Answer would have been C if question did not have any mistakes.
Explanation : odd length palindrome has format $WaW^r$ or $WbW^r$ and transition is denoted as input,stacktop| new stack top
e.g 1. a,a|aa means on input a if top is a then push a : top becomes aa
- a,a|$\epsilon$ means on input a if top is a then pop : top becomes empty $\epsilon$
- a,a|a means on input a if top is a then pass/no operation : top stays same a
We need to make a NPDA as middle character is not unique. (like c or something else then DPDA will be possible)
Now,
- The link from $X\rightarrow A$ there is an error , the transition should be $\epsilon,\epsilon | Z$ meaning insert Z in empty stack or alternatively $a,Z | aZ$ and $b,Z|bZ$ meaning push first symbol.

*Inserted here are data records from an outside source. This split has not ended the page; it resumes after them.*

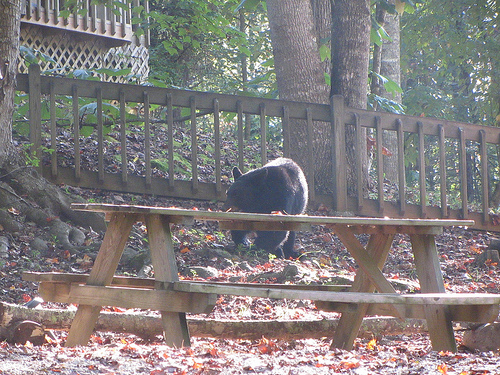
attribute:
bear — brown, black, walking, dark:
[226, 156, 312, 263]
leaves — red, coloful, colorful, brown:
[4, 191, 498, 375]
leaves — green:
[17, 3, 496, 171]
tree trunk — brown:
[264, 1, 403, 193]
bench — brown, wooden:
[24, 199, 500, 350]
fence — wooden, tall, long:
[0, 72, 500, 234]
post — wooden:
[142, 216, 178, 342]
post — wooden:
[65, 209, 135, 351]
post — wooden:
[399, 233, 455, 359]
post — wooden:
[330, 231, 394, 357]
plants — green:
[5, 89, 276, 186]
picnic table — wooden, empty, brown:
[19, 196, 500, 352]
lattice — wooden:
[1, 29, 148, 84]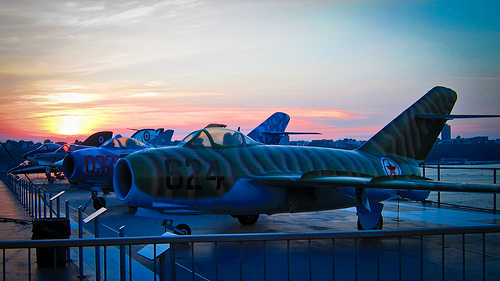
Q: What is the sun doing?
A: Setting.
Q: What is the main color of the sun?
A: Yellow.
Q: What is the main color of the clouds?
A: Gray.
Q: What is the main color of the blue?
A: Blue.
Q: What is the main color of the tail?
A: Green.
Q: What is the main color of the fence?
A: Green.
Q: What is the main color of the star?
A: Black.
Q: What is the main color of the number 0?
A: Black.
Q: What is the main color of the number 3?
A: Black.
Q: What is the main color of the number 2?
A: Black.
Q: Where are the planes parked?
A: On concrete.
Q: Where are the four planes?
A: Airport.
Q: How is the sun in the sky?
A: Setting.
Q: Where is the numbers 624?
A: On plane.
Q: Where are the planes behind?
A: A fence.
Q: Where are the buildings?
A: In back.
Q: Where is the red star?
A: On plane.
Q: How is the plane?
A: Parked.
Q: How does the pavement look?
A: Wet.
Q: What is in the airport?
A: There are airplanes in the airport.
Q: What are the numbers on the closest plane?
A: 624.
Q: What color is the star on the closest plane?
A: Red.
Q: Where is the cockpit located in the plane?
A: Top.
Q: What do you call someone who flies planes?
A: Pilot.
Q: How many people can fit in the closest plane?
A: One.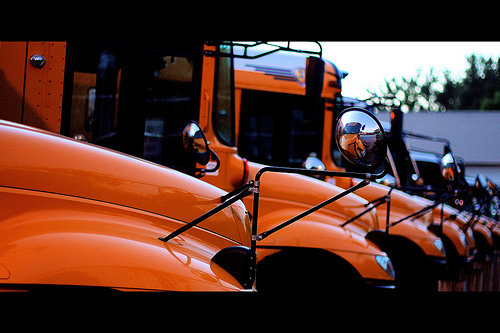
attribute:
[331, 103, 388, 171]
mirror — concave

- The self loop on $A$ pushes any input to stack irrespective of previous top.
- After that we should “assume”(non determinism) that next input is middle letter which we don’t care what it is just skip it meaning
perform no operation on stack for middle element.
Means on input anything(a or b) if top is anything(a or b) then pass/no operation thus transitoins $A\rightarrow B$ will be : $(a,a|a)(b,a|a)(a,b|b)(b,b|b)$
- The self loop on $B$ pops stack if input and stack top is matching, if it doesn’t that instance of NPDA will terminate. This termination will occur for all those wrong “assumptions” we made about next symbol while we were at state $A$ and only true middle symbol will not cause this termination in string that should get accepted.
- Transition $B\rightarrow C$ means on input $ (end of input) if top is z then pop and go to final state $C$.